The bill also includes a provision (section 1611) that calls for the development of a plan for an integrated and resilient satellite communications architecture. The plan should consider options for the integration of resilient military tactical satellite communication capabilities as well as providing for the integration of those capabilities into the Space Force. The plan should also ensure that geostationary small satellite communication constellations are evaluated as a component of the space data transport force design of the Space Force.

The bill language directs the Secretary of the Air Force to explore options for leveraging commercially available geostationary small satellite communications technology that is developed and produced in the United States. The bill also directs the Secretary to ensure there is enough funding available for integration.

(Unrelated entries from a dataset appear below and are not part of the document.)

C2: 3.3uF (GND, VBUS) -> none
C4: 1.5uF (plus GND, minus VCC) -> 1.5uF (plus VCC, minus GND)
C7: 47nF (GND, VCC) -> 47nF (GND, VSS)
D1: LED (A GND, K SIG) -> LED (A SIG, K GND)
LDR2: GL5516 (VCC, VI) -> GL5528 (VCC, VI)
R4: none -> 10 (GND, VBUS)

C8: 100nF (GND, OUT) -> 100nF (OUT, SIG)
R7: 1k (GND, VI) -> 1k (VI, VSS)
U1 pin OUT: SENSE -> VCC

The report language directs the Chief Digital and Artificial Intelligence Officer, in coordination with the Test Resource Management Center, to perform a study that assesses the feasibility and advisability of establishing a centralized platform for the development and testing of autonomy software. This would assess the status of efforts to resource and integrate autonomy software into current DOD systems as well as those systems within the FYDP. It would also identify systems employed by DOD which are, or can be, integrated with autonomy software to enable the continuous operational availability of those systems.

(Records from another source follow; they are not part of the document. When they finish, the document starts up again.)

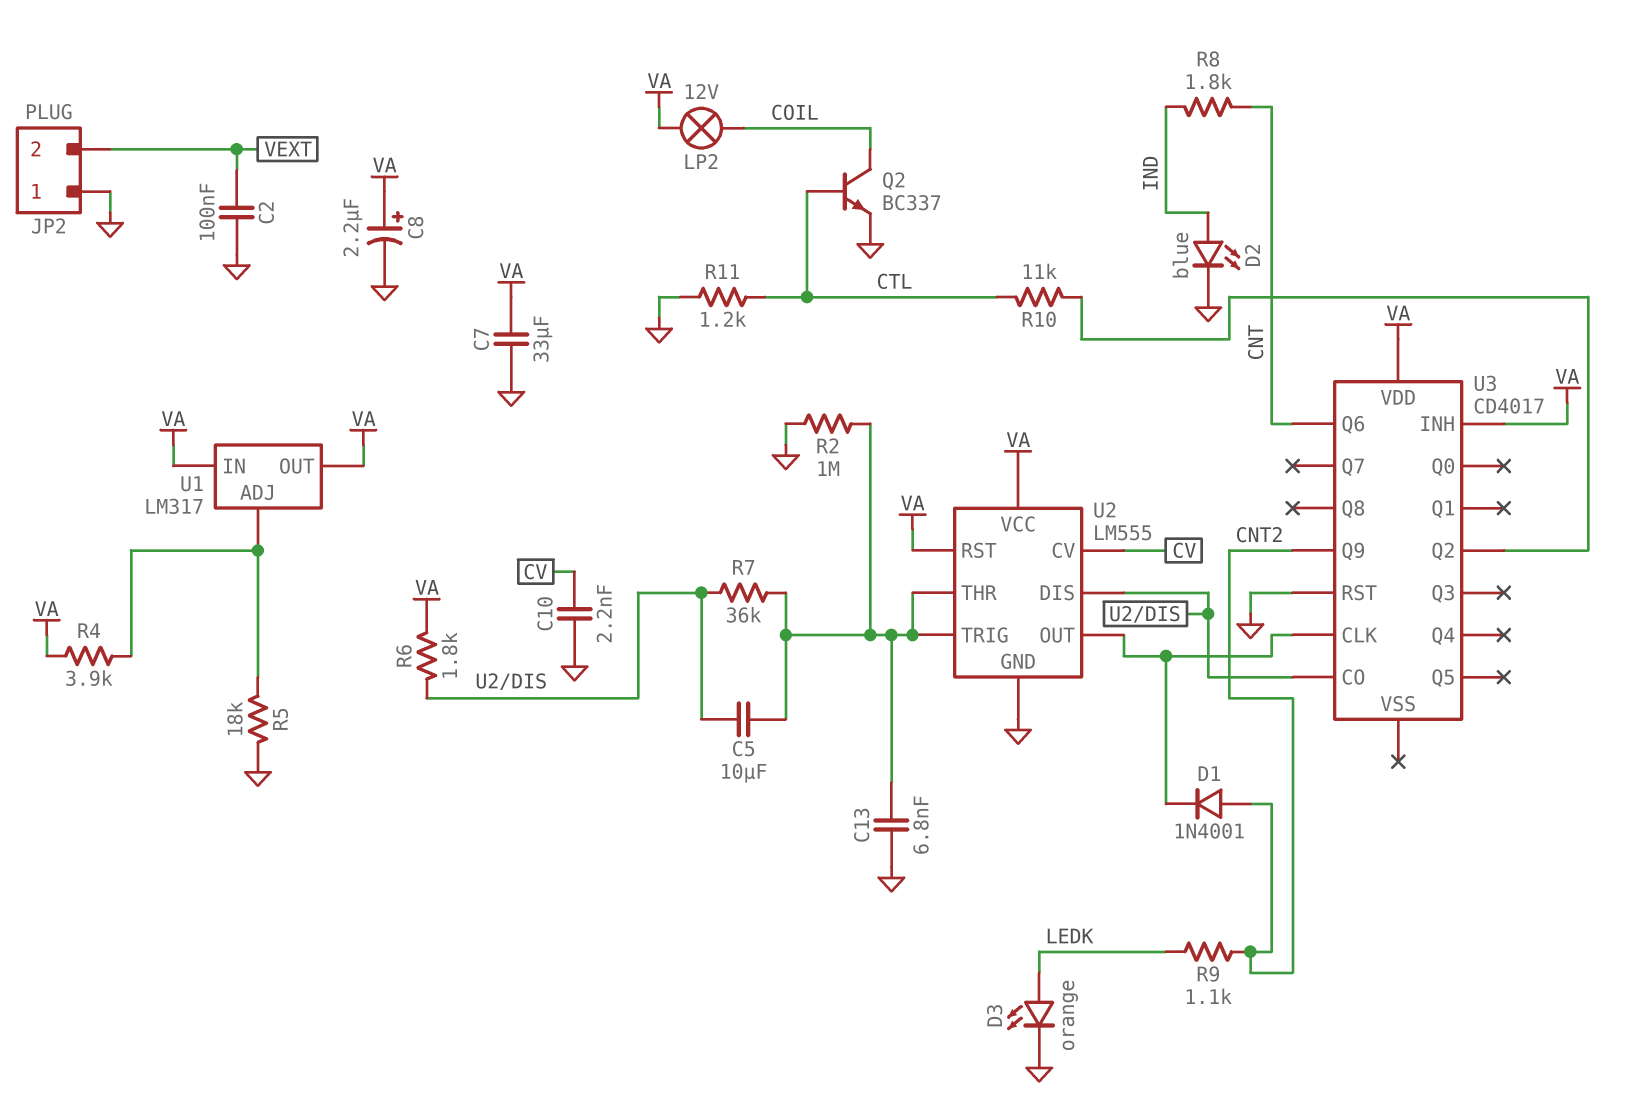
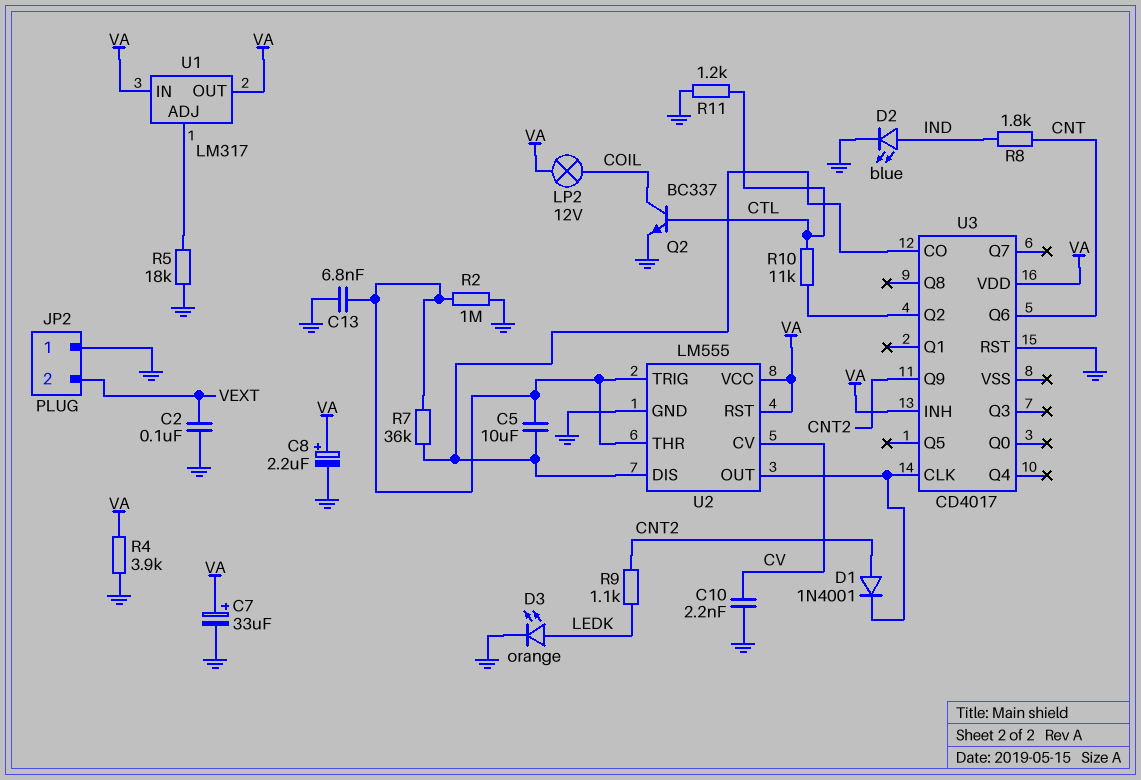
C7: 33uF (GND, VA) -> 33uF (plus VA, minus GND)
R4: 3.9k (U1/ADJ, VA) -> 3.9k (GND, VA)
R6: 1.8k (U2/DIS, VA) -> none

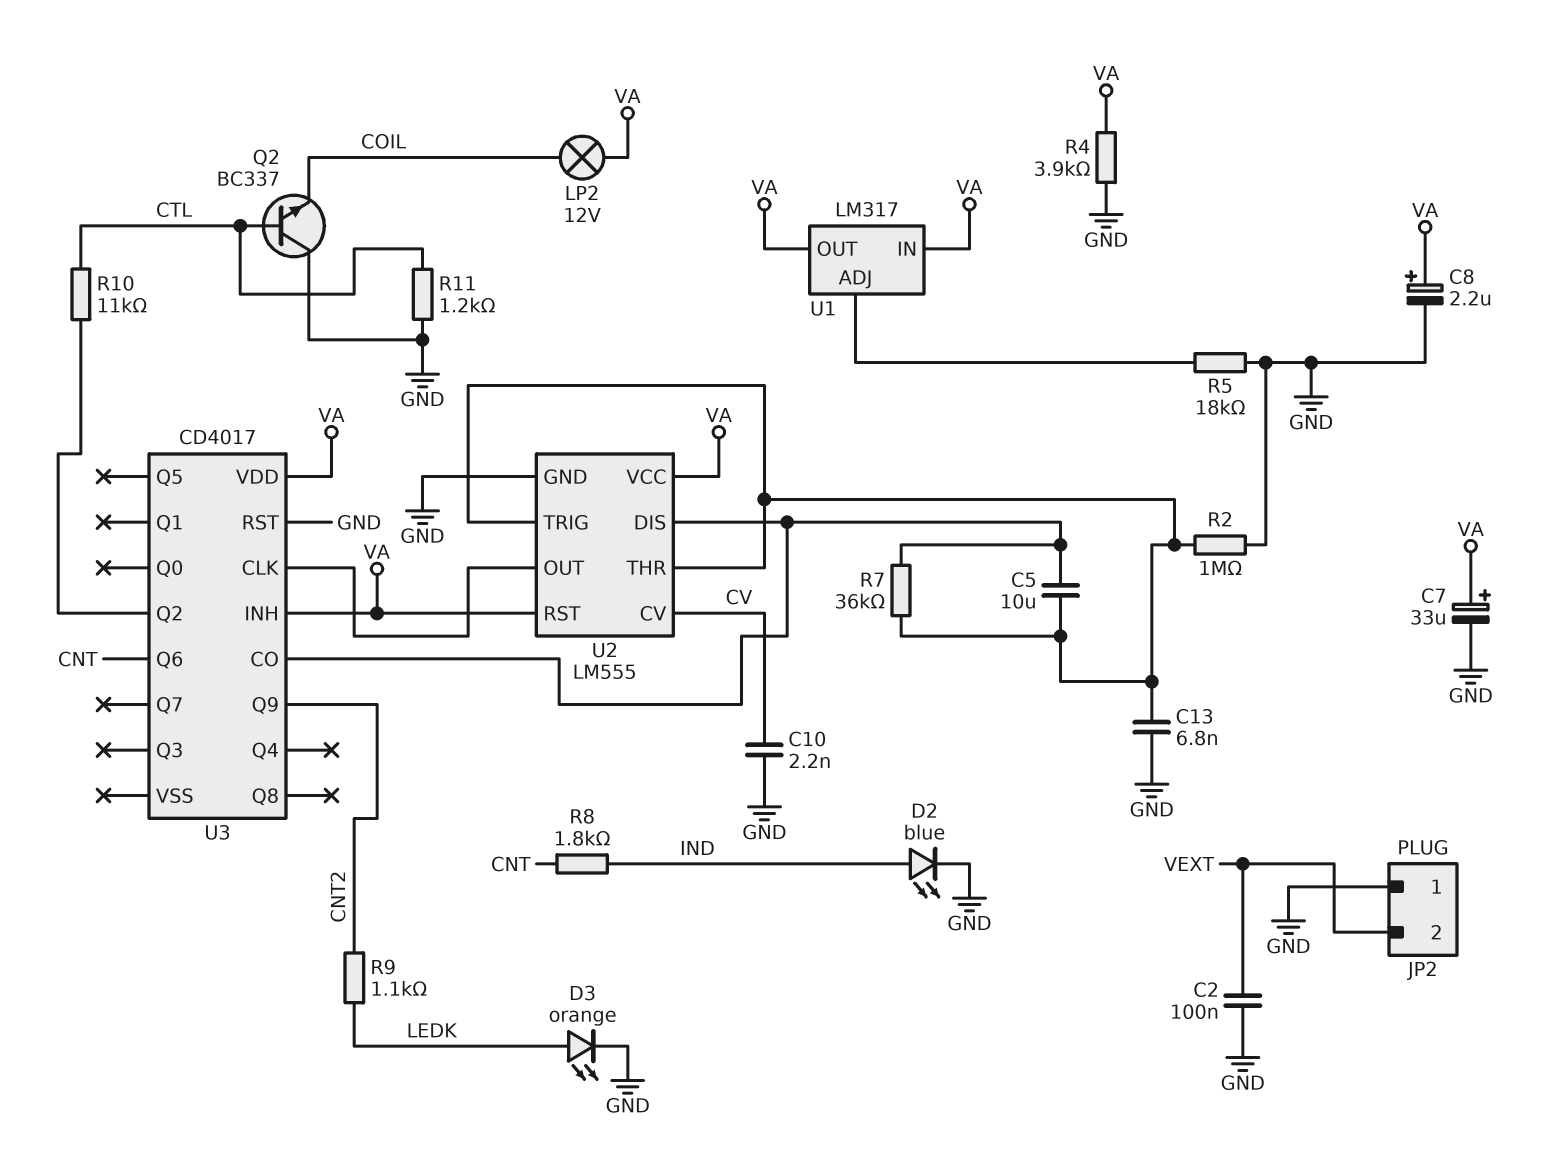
D1: diode 1N4001 (A CNT2, K U2/OUT) -> none
Q2: NPN BC337 (B CTL, C COIL, E GND) -> NPN BC337 (B CTL, C GND, E COIL)

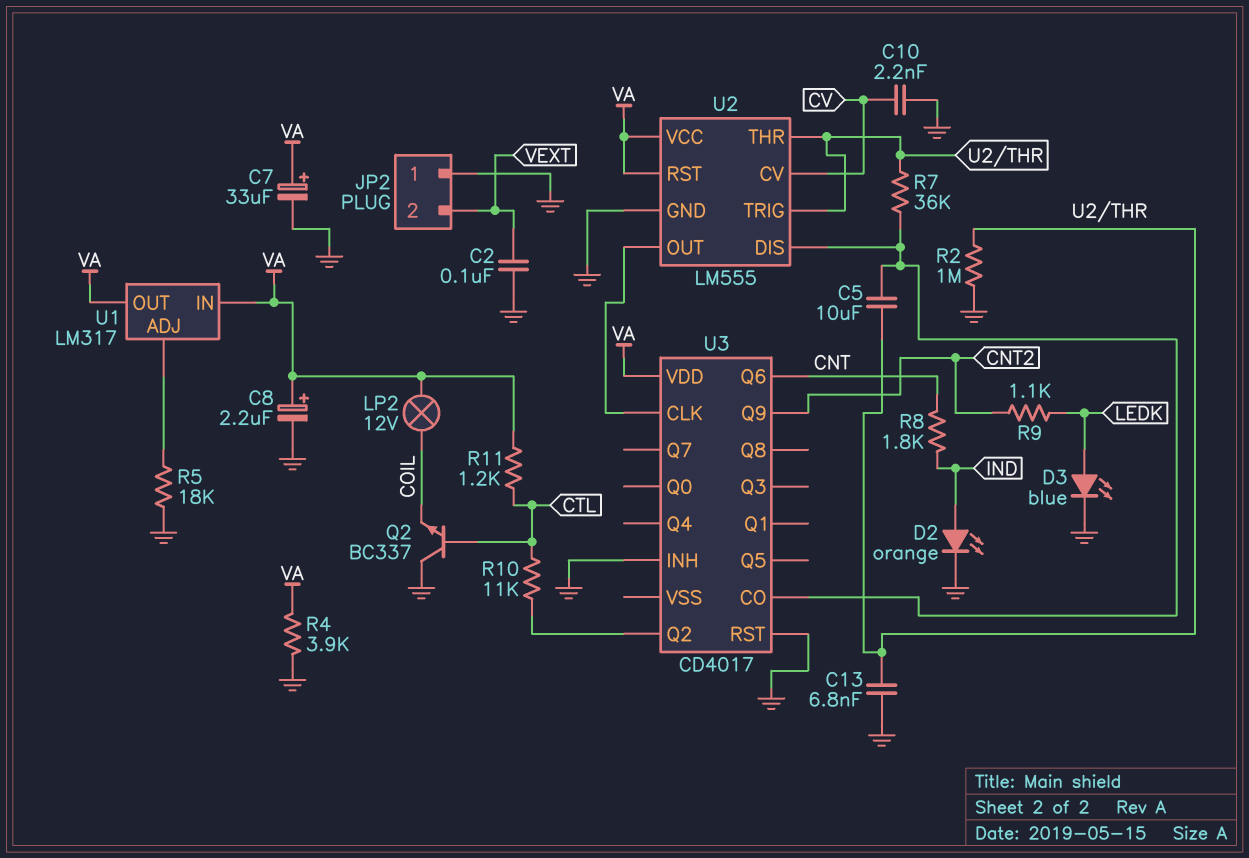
D2: LED blue (A IND, K GND) -> LED orange (A IND, K GND)
D3: LED orange (A LEDK, K GND) -> LED blue (A LEDK, K GND)
R11: 1.2k (CTL, GND) -> 1.2k (CTL, VA)
U3 pin INH: VA -> GND

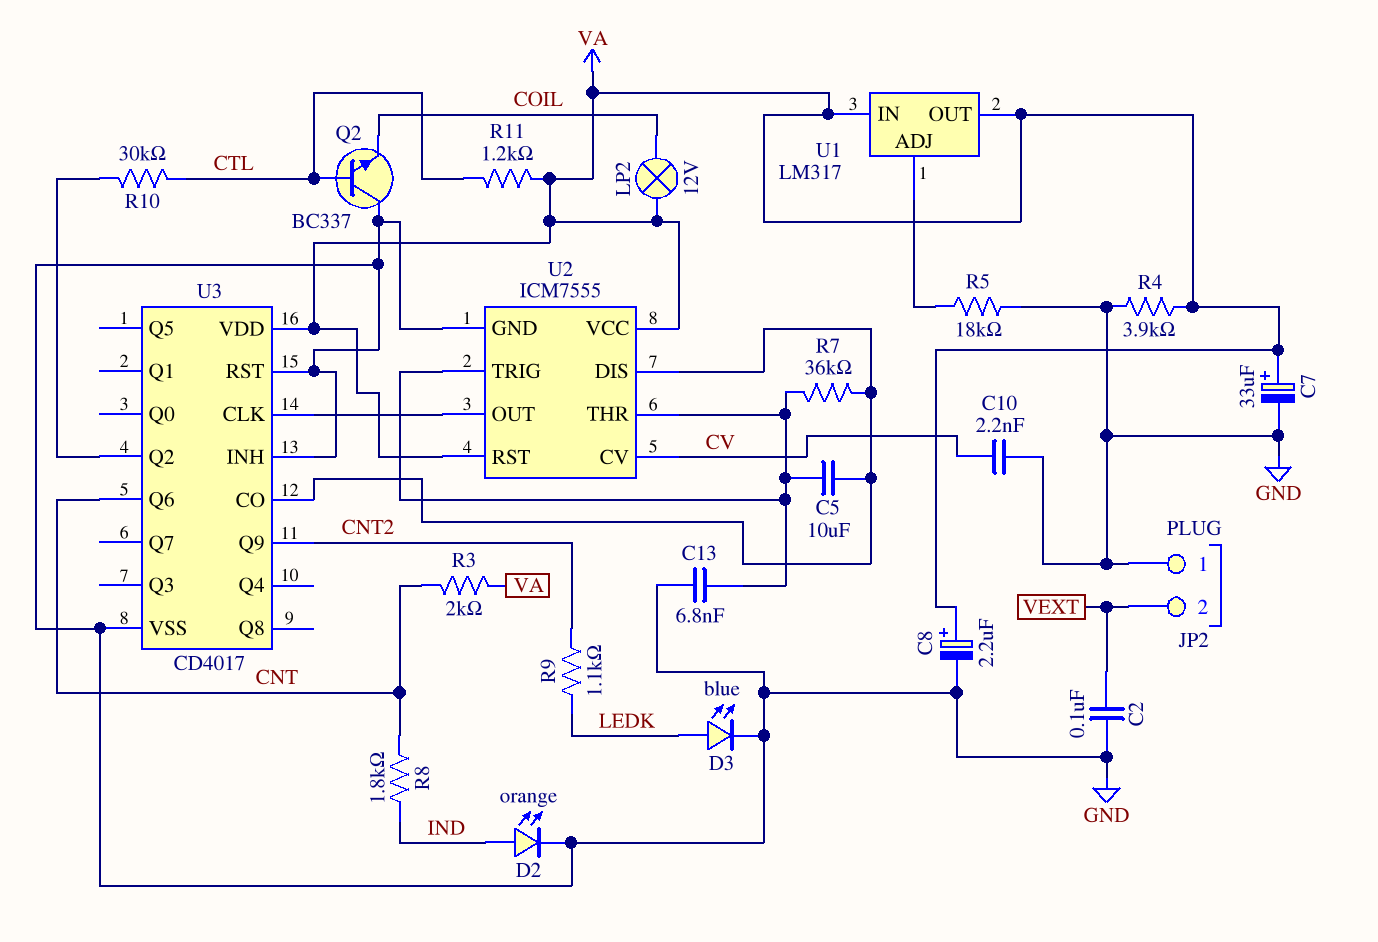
R2: 1M (GND, U2/THR) -> none
R3: none -> 2k (CNT, VA)
R10: 11k (CTL, U3/Q2) -> 30k (CTL, U3/Q2)
U2: LM555 -> ICM7555
U3 pin VSS: none -> GND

The conferees note the increasing use of autonomous capabilities throughout the Department of Defense and believe the utilization of such capabilities will grow more essential and widespread in the years to come.

NDAA Conference Report


The Department of the Air Force, parent organization for Space Force, the newest member of the uniformed military services family, has always been regarded as the quickest to embrace new technologies. Space Force is continuing that tradition as seen in the NDAA provisions highlighted above. The other services are following a similar pattern as the threat environment evolves, substituting capital investments in research, development, test, and evaluation (leading to procurement if and when the R&D efforts bear fruit) for labor—end strength. The 800 personnel increase for Space Force is a reflection of the newness of the service and doesn’t detract from the overall emphasis on technologies such as satellites for command, control and communications as well as missile detection, autonomy, and artificial intelligence.

Although NDAA authorized funding levels are essentially a guide for FY24 appropriations, the strong bipartisan votes passing this bill will certainly influence FY24 spending negotiations between now and the February 2, 2024 continuing resolution deadline for the Defense appropriations bill.